Public’s difficulty in following some existing laws lead to habitual violation



The public unintentionally violates some laws as they find difficulty in following them, Lower House MP Aung San Suu Kyi, the chairperson of Rule of Law, Peace and Stability Committee.

The statement was part of Suu Kyi’s reply that the question that was raised by reporters about the Section 18 of the controversial Peaceful Assembly and Procession Law in Nay Pyi Taw on August 30.

Amending some existing laws like that can help rule of law, said, Suu Kyi, adding that MPs from the National League for Democracy, the opposition party, will submit proposals on controversial existing laws to the parliament.

Many of the protests can be commonly seen in democratic nations. The NLD already accepted that it is required to review the protest law. One of MPs in the party will submit a proposal to the parliament. I thought that the proposal would be on the agenda at the next meeting. As rules and regulations have requirements, protests become unofficial, added Suu Kyi.

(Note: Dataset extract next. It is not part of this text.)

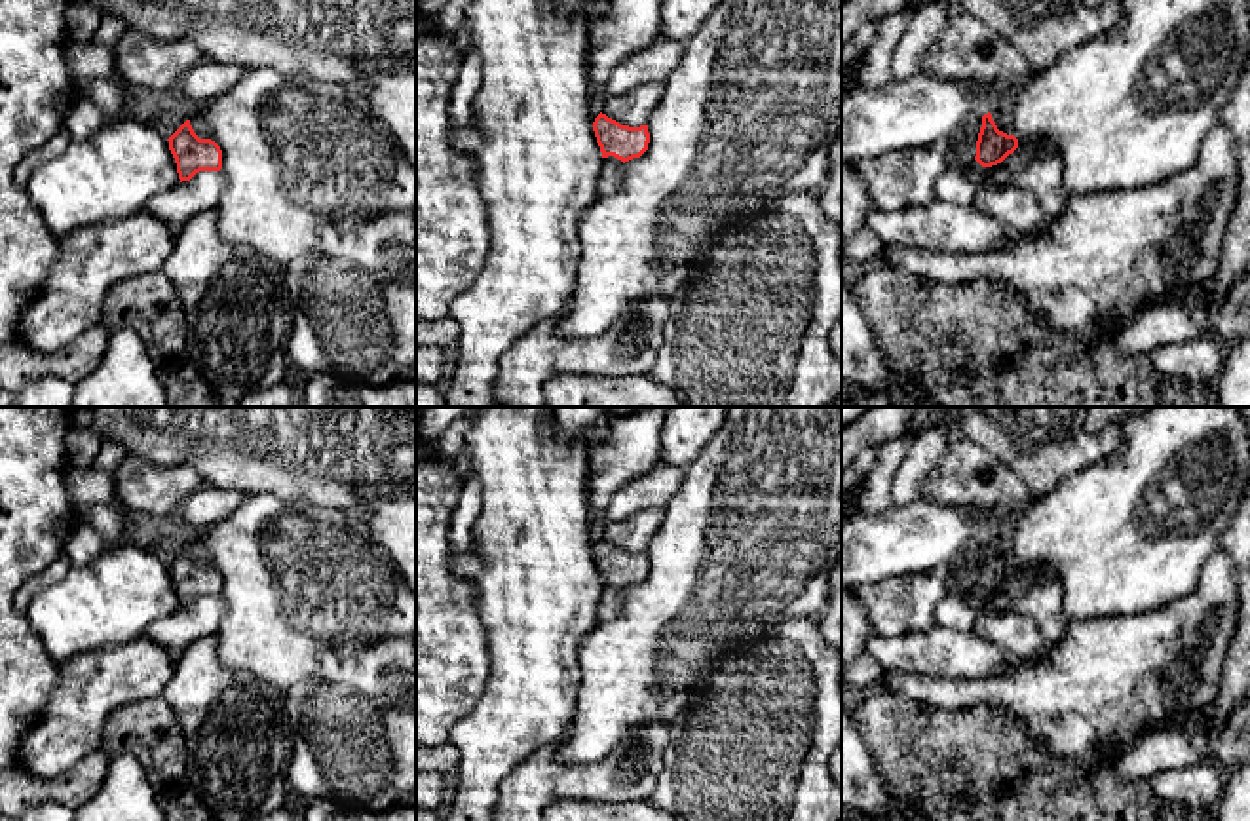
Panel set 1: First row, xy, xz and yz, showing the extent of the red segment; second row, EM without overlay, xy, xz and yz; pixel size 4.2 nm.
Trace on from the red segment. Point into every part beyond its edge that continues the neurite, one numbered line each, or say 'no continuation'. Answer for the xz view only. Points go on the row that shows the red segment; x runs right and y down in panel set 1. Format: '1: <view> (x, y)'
1: xz (612, 173)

There were those being behind the bars under the Section 18 of Peaceful Assembly and Procession Law and therefore, demands said to amend this law. The executive sector is responsible for putting laws enacted by the parliament into effect on the public, said Suu Kyi.

The executive and judicial sectors must mainly perform tasks for prevalence of rule of law. All the entire people need to participate in this process, said Suu Kyi.

There were 16 laws enacted by the Union Assembly parliament at the seventh session of the Union Assembly parliament.